In Brief: As the federal finance minister was announcing tax cuts, reporters were turning to AIMS acting President Charles Cirtwill to explain the impact. He says the plan to cut taxes by $60 billion over the next five years will help small and medium sized businesses, and the low corporate tax rate can lead to a competitive advantage globally.

OTTAWA – New Brunswickers are poised to have more money in their pockets in the coming months after federal Finance Minister Jim Flaherty announced broad-based tax relief Tuesday.

Thanks to a swelling federal surplus, the federal government will cut the GST by one percentage point, bringing the rate to five per cent on Jan.1, 2008. The GST cut will cost the federal Tories about $5.5-billion.

The lowest marginal tax rate, currently 15.5 per cent, has been cut to 15 per cent retroactive to last Jan. 1. That translates to a savings of just over $200 a year for someone earning $40,000. Under Flaherty’s new plan, the basic personal exemption also rises retroactively, up to $9,600 from $8,929. The exemption will rise further to $10,100 on Jan. 1, 2009, which will target lower income earners in the province.

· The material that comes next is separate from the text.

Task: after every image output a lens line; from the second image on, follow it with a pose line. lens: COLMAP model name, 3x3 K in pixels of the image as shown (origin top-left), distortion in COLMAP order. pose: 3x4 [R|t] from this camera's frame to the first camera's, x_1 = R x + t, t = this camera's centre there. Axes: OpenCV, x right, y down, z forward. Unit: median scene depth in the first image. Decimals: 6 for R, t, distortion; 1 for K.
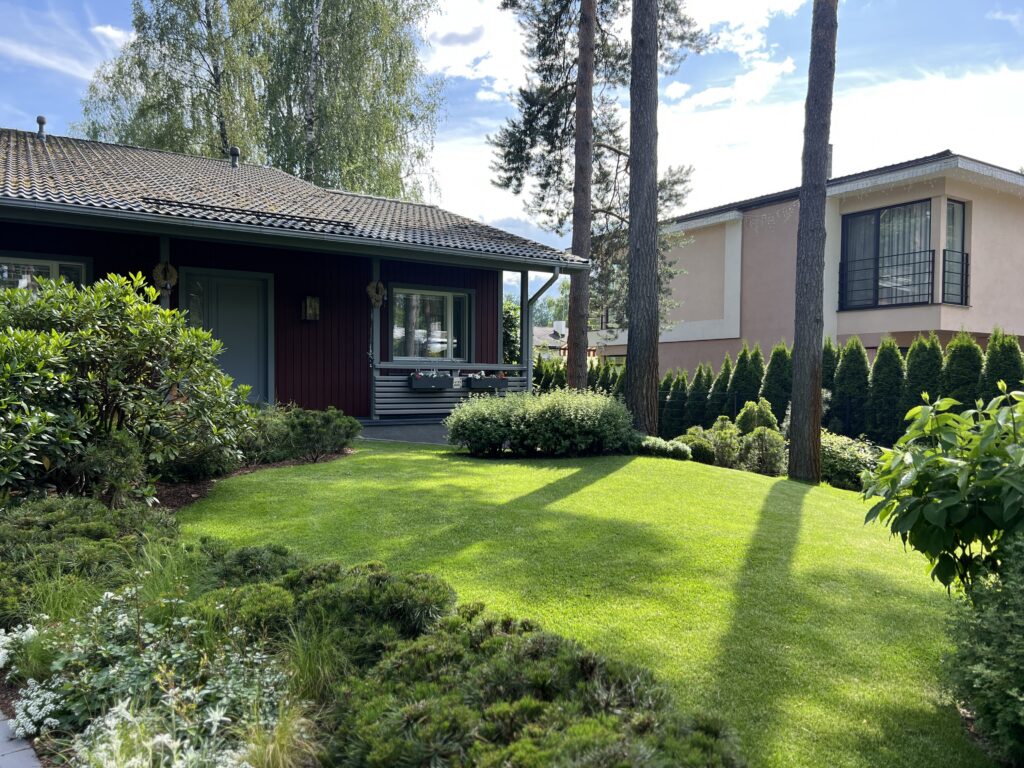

Altogether, Flaherty’s update will save Canadians $60 billion over five years as a result of the changes. Dave Murrell, an economist at the University of New Brunswick, said he was surprised that Flaherty introduced the tax reductions all at once. He said the update was likely timed to calm concerns around a rising Canadian dollar

“We’re a province with a lot of cross-border shopping and a little relief in that the GST is now down two per cent can help a bit,” he said. Murrell said the power is now in the hands of consumers, who can decide how to spend those added savings.

“There will be more money in our pockets to spend or save,” he said. “People like me are saving like mad for retirement and it doesn’t really matter if it is GST cuts or personal tax cuts — we have dollars to spend or save.”

New Brunswick businesses also stand to gain from fast-tracked corporate income tax reductions – cuts that have been unprecedented in recent history. The government will bring the corporate tax rates down to 15 per cent by 2012, from more than 22 per cent today.

Charles Cirtwill, president of the Atlantic Institute for Market Studies, said the move will help small and medium-sized businesses – the bread and butter of New Brunswick business.

“There is reference to encouraging other provinces to come up with an overall corporate tax rate of 15 per cent and as we’re primarily exporters, if we can get in a position where the total tax is at 25 per cent, it will give us a competitive advantage on global stage,” he said.

“Here in Atlantic Canada, that’s going to mean a lot.”

New Brunswick Finance Minister Victor Boudreau is hoping the feds’ willingness to spend will play well for him in negotiations with Ottawa.

Boudreau is working on a deal with the federal government to contribute financially to the province’s goal of becoming self-sufficient by 2026.

“When money is not an issue, it makes the other obstacles less intimidating,” he said. “We’ll have to continue our talks, but for New Brunswickers as a whole, the reductions are a positive.”